Unternehmen sind auf zuverlässige und immer schneller verfügbare Daten angewiesen, um wachsende Applikations-Landschaften auch in großen und komplexen IT-Netzwerken effizient und sicher verwalten zu können. Die verantwortlichen Stakeholder rufen die notwendigen Informationen zur Datenvisualisierung aus einer Vielzahl an Datenbanken und Rechenprozessen ab, um daraus geschäftskritische Entscheidungen abzuleiten. Wie aber lässt sich der ordnungsgemäße Zustand sämtlicher IT-Prozesse im Unternehmen kontinuierlich überprüfen und aufrechterhalten?

Große Datensysteme sind aufgrund vielfältiger Abhängigkeiten, die Anwendungen und Datenbanken durchziehen, von Natur aus komplex und störanfällig. Tritt ein Fehler in einem Bericht oder einem Datendashboard zu Tage, löst er eine zeit- und arbeitsaufwendige Suche nach der Ursache aus, um den Auslöser zu isolieren, bei dem es sich beispielsweise um eine falsch konfigurierte App, eine beschädigte Datei oder einen Codierungsfehler handeln kann.

DevOps-Teams benötigen für diese Aufgabe einen Gesamtüberblick über ihre IT-Landschaft. Ansonsten fällt die Fehlersuche schwer und Entwicklungsprozesse verlangsamen sich, weil die betreffenden Teams mehr Zeit für das Testen von Anwendungen als für die eigentliche App-Entwicklung aufbringen müssen. Ein umfassendes Echtzeit-Systemmodell schafft die Voraussetzungen, Fehler nicht nur schnell nachzuverfolgen, sondern auch mögliche Szenarien und Auswirkungen einzelner Probleme testweise auszuführen und die Entwicklungsabläufe zu beschleunigen.

Ein dazu geeignetes Systemmodell hat sich unter der Bezeichnung Digital Twin (digitaler Zwilling) etabliert. Es bildet eine bestimmte Systemarchitektur ab und überwacht den Zustand einzelner Komponenten in Echtzeit. Die Modellierung einer IT-Landschaft als digitaler Zwilling erlaubt es DevOps-Teams, Fehler zu erkennen und auf Basis realer Daten und Situationen in die Zukunft zu projizieren. Die praktische Umsetzung einer solchen Architektur zeigt das im Beispiel eines europäischen Einzelhandelsunternehmens, das seine IT-Landschaft als Abbild in Form eines Digitalen Zwillings mit Hilfe einer Graphdatenbank modelliert hat.

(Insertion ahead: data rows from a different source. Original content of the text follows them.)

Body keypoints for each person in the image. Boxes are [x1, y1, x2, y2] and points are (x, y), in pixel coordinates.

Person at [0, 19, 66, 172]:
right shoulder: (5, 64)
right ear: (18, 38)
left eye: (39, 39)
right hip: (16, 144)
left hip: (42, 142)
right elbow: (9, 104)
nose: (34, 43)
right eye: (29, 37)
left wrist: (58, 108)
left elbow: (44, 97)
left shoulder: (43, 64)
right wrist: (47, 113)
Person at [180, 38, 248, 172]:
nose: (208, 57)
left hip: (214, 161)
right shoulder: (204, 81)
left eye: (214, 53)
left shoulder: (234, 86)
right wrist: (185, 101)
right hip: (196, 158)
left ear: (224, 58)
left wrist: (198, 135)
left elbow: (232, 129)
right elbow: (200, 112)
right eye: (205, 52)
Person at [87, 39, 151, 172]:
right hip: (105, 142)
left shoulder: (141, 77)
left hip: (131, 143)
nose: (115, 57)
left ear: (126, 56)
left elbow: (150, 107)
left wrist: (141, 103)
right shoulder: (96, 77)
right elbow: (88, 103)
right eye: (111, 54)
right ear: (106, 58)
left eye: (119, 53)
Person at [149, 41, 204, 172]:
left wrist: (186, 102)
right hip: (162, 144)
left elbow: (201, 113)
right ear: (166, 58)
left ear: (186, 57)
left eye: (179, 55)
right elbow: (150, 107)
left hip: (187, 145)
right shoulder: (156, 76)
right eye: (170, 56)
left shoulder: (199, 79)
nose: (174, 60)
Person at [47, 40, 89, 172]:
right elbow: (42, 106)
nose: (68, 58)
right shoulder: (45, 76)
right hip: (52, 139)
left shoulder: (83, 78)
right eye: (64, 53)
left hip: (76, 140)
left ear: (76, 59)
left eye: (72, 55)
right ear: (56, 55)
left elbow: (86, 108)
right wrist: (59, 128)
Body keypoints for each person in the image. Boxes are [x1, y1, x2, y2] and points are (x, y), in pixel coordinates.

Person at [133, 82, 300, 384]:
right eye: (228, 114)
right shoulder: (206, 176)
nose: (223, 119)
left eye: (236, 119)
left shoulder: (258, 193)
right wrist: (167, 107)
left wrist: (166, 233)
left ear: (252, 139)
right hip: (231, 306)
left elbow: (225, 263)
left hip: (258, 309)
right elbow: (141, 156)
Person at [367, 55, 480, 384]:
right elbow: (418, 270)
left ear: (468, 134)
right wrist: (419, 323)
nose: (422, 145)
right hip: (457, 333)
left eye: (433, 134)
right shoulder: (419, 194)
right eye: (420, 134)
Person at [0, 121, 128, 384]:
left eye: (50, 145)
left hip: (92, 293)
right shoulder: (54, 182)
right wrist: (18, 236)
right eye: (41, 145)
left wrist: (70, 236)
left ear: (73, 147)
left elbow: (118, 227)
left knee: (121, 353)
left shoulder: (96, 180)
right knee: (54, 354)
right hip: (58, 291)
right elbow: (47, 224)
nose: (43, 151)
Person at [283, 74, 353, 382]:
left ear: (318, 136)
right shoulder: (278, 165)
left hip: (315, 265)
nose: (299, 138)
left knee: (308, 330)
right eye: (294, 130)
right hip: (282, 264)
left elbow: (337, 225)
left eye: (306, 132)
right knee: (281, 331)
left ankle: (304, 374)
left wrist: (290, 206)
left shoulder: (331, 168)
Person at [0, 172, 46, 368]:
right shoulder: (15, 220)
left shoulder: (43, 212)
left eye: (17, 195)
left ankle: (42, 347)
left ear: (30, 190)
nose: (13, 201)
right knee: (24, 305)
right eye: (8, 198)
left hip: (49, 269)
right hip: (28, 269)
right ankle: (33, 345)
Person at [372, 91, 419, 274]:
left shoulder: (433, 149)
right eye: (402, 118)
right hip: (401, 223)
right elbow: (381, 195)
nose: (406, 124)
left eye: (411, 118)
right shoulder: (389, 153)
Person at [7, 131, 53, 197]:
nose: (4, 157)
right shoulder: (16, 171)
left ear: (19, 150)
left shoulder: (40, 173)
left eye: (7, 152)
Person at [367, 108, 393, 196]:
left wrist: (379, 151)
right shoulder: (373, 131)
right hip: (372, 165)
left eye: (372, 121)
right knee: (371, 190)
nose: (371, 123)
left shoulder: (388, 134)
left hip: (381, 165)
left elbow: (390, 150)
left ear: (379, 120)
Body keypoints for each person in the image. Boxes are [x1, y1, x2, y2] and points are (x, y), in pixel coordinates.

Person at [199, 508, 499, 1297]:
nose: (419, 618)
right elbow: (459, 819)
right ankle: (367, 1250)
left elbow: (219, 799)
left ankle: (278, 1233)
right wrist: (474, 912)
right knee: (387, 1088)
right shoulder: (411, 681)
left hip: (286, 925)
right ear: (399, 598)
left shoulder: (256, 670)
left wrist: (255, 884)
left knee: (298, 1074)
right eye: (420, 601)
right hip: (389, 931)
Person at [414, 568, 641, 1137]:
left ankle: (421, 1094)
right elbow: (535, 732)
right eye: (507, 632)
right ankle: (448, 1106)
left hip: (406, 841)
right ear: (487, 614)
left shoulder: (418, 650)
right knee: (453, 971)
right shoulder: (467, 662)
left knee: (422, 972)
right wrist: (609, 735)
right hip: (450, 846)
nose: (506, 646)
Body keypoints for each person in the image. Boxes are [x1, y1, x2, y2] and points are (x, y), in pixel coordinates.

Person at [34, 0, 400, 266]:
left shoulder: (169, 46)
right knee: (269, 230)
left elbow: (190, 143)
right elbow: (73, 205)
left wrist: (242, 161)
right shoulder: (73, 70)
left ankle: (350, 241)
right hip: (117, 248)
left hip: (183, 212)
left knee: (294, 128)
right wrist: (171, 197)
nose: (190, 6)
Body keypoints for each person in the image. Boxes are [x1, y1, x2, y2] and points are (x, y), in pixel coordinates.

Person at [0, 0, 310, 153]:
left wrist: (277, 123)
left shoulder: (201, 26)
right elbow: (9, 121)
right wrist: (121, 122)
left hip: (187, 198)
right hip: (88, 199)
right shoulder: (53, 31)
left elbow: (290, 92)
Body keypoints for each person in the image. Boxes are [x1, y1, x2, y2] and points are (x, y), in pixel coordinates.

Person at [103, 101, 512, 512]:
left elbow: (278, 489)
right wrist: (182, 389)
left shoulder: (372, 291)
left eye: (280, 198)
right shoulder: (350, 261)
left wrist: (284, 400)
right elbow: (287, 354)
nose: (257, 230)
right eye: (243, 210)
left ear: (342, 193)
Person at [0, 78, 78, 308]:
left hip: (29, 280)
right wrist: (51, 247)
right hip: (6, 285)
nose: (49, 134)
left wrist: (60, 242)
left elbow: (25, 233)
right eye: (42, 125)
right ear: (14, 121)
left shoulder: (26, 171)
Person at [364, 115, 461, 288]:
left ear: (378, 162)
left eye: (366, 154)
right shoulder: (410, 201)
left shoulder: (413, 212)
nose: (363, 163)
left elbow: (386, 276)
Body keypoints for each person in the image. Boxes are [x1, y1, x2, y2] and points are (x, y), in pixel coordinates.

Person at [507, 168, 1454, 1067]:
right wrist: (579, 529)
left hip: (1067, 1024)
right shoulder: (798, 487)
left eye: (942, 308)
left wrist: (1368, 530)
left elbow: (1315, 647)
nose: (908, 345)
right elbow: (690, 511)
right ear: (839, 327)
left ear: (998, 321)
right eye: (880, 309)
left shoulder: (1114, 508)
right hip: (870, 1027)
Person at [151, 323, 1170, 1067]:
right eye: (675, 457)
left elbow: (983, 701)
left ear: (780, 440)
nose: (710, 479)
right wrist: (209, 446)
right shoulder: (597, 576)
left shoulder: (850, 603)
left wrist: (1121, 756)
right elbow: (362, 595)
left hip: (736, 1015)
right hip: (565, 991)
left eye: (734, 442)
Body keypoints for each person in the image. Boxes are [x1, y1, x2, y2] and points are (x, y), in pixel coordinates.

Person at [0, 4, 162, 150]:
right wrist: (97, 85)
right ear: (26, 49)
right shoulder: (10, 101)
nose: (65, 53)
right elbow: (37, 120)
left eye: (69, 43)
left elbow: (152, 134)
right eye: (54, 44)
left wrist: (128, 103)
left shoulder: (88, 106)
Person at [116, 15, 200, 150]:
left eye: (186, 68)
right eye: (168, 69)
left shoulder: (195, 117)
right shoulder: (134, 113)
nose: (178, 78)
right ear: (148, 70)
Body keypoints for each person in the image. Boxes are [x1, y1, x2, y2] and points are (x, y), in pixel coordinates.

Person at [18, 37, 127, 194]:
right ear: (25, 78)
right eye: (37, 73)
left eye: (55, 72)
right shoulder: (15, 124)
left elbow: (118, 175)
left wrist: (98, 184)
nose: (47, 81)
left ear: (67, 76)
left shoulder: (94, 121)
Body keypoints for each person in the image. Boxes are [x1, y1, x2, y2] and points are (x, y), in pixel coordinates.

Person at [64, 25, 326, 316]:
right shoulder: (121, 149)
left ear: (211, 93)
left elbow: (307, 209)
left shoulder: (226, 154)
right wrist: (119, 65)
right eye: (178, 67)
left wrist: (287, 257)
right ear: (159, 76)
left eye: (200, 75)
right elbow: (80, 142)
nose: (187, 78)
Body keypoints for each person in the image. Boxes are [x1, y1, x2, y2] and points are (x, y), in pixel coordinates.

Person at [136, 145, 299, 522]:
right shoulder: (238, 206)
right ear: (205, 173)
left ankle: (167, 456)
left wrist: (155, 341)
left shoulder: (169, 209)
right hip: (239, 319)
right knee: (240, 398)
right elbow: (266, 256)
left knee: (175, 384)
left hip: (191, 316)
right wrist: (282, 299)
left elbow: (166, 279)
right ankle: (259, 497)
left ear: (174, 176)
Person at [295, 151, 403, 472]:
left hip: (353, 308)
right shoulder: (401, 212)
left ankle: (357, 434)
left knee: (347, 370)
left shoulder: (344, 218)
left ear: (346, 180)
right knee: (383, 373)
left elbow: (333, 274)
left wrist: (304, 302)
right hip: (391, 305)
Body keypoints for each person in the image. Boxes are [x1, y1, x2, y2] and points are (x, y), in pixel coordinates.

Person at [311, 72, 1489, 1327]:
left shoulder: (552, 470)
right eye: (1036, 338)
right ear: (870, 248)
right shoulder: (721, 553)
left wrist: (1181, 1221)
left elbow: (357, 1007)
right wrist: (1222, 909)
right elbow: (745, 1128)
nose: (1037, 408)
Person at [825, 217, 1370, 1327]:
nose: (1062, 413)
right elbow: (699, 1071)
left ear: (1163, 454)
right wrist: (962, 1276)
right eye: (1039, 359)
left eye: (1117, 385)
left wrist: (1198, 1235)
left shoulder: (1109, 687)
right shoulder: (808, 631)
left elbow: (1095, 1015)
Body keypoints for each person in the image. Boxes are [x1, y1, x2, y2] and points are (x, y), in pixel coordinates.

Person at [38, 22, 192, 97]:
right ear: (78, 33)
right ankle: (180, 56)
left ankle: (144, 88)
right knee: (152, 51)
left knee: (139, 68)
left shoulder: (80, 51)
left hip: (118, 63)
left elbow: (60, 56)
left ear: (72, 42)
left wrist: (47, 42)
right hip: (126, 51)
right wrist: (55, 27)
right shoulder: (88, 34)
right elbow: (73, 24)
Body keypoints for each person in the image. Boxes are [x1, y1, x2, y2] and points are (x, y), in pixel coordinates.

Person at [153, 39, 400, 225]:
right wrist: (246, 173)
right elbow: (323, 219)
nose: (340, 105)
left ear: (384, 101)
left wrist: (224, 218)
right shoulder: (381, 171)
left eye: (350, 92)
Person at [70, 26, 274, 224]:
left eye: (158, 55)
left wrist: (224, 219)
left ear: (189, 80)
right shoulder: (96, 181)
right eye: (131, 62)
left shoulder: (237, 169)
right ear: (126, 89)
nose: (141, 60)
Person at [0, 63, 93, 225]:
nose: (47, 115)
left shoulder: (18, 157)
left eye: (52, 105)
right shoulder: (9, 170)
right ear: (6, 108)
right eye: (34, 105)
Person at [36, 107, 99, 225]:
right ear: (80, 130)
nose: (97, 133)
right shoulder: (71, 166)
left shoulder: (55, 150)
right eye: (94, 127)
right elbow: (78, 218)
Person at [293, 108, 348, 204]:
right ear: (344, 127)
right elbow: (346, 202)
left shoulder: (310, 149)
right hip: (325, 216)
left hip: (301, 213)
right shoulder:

Ein digitaler Zwilling ist ein Computermodell, das ein digitales Abbild eines physischen Objekts oder Prozesses erstellt und in Echtzeit aktualisiert. Das ursprüngliche Konzept stammt aus dem Jahr 2002 und bezieht sich auf die Modellierung komplexer Technikprobleme. Die NASA soll 2010 die erste praktische Definition eines Digitalen Zwillings erstellt haben, um physikalische Eigenschaften von Raumfahrzeugen zu simulieren. In dieser Hinsicht sind Digital Twins eine Weiterentwicklung computergestützter Entwurfs- oder Designmethoden (Computer Aided Design, CAD), die von einem statischen zu einem dynamischen System übergeht.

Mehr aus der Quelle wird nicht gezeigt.